I. Introduction
UTF-8 is a Unicode character encoding method that is often used in web applications. The advantage of using UTF-8 is that it is a variable length encoding method, the length of the ANSII code is 1 byte. In this way, network bandwidth can be greatly reduced when a large number of ASCII character sets of webpages are transmitted.
UTF-8 signature, also known as BOM (Byte Order Mark), is the standard tag used for identification encoding in the UTF Encoding scheme. BOM is the standard mark used in the UTF Encoding scheme to mark the code, which is ff fe in the UTF-16 and becomes ef bb bf. This flag is optional because UTF8 bytes are not sequential, so it can be used to detect whether a byte stream is UTF-8 encoded. Microsoft does this kind of detection, but some software does not do this kind of detection, and treats it as a normal character. Microsoft added ef bb bf three bytes before its own text file in UTF-8 format, the notepad and other programs on windows are based on these three bytes to determine whether a text file is ASCII or UTF-8, but this is only a mark by Microsoft, other platforms do not make such a mark on UTF-8 text files.
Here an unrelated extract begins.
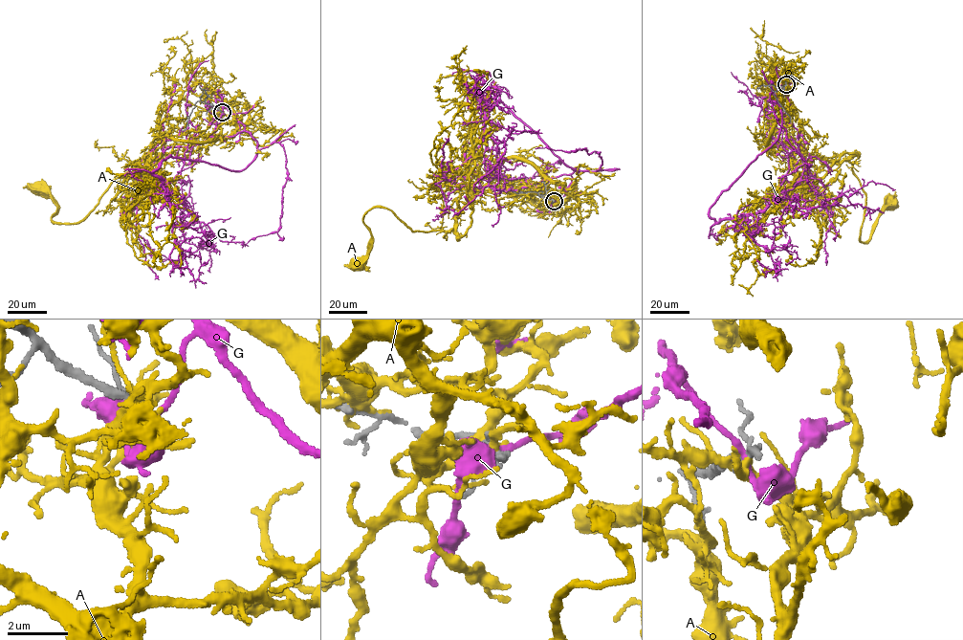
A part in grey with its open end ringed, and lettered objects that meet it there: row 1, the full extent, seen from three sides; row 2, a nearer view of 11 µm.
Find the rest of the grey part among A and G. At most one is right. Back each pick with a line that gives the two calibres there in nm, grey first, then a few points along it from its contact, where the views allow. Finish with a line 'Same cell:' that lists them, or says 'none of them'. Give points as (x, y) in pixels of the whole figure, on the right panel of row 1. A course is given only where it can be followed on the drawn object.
Same cell: none of them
That is to say, a UTF-8 file may have a BOM, or it may have no BOM.
There is only one BOM. If signatures are set for multiple files, multiple UTF-8 signatures are contained in the binary stream, which is the cause of the "root element must be well-formed" Failure in XML Conversion.
Ii. View and convert
Since a UTF-8 file may have a BOM or no, how should we differentiate it?
As long as you use software with hexadecimal editing, for example, open the file with a UltraEdit-32, switch to hexadecimal editing mode, check whether the file header has ef bb bf. Yes, the BOM mode is used.
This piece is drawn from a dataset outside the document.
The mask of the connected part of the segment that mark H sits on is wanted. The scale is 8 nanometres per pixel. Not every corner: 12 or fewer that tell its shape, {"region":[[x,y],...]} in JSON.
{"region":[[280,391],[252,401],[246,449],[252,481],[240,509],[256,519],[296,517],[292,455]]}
Windows built-in notepad, save as a UTF-8, the default with BOM.
There are many conversion methods, common UltraEdit-32 or NotePad ++ can be, take UltraEdit-32 as an example. After opening the file, select "Save as". The following options are available in the "format" column:
In addition, DreamWeaver CS3 has similar options. In preferences, if Unicode (UTF-8) is selected as the default encoding, you can select the include Unicode signature (BOM) option, in order to include the byte sequence mark (BOM) in the document ). Otherwise, BOM is not included:
3. Other knowledge
Learn from the http://blog.csdn.net/thimin/archive/2007/08/03/1724393.aspx article:
The so-called unicode file is actually a UTF-16, but it is exactly the same as the unicode code, but in terms of concept, unicode and utf are two different, unicode is a memory encoding representation scheme, utf saves and transfers unicode. The UTF-16 is also divided into two types: High Front (LE) and high behind (BE. The official utf Code also includes utf-32, which can be le and BE. Non-unicode official utf Encoding also has utf-7, mainly used for mail Transmission. The single-byte part of UTF-8 is compatible with the iso-8859-1, which is primarily forced out of some old systems and library functions that cannot properly handle the UTF-16, and for English characters, it also saves storage space (at the cost of non-English characters wasting space ). In the iso-8859-1, both utf8 and iso-8859-1 are represented in one byte, and when it represents other characters, UTF-8 uses two or three bytes.
Here is a more detailed description of BOM:
There is a character named "zero width no-break space" in the UCS encoding, and its encoding is FEFF. FFFE does not exist in the UCS, so it should not appear in actual transmission. We recommend that you transmit the character "zero width no-break space" before transmitting the byte stream in the UCS specification ". In this way, if the receiver receives FEFF, it indicates that the byte stream is Big-Endian; if it receives FFFE, it indicates that the byte stream is Little-Endian. Therefore, the character "zero width no-break space" is also called BOM.
The UTF-8 does not need BOM to indicate the byte order, but BOM can be used to indicate the encoding method. The UTF-8 code for the character "zero width no-break space" is ef bb bf. So if the receiver receives a byte stream starting with ef bb bf, it will know that this is UTF-8 encoding.
Windows uses BOM to mark the encoding of text files.
PHP does not support BOM either.
PHP did not consider the BOM issue during design, that is, he would not ignore the three characters at the beginning of the BOM in a UTF-8-encoded file. Because it must be in the <? Or <? The code after php will be executed as PHP code, so these three characters will be output directly. If the plug-in file has this problem, it will display a white screen after activating or not activating the plug-in on the background page. If it is a template file, these three characters are output directly, resulting in a small empty line at the top of the page. English plug-ins and templates in foreign countries are generally encoded using ASCII codes without BOM. Only domestic plug-ins and templates may cause problems without the author's knowledge. Also, when you modify the template, because the output page uses UTF-8 encoding, then modify the template if there are added Chinese characters, you must convert the file into UTF-8 encoding to display normally, in this case, if the BOM is automatically added to the editor, the three characters will be output on the page. The display effect depends on the browser, which is generally a blank line or garbled code.
※Note: when using php to import a template, browsing exceptions are more likely due to these three characters.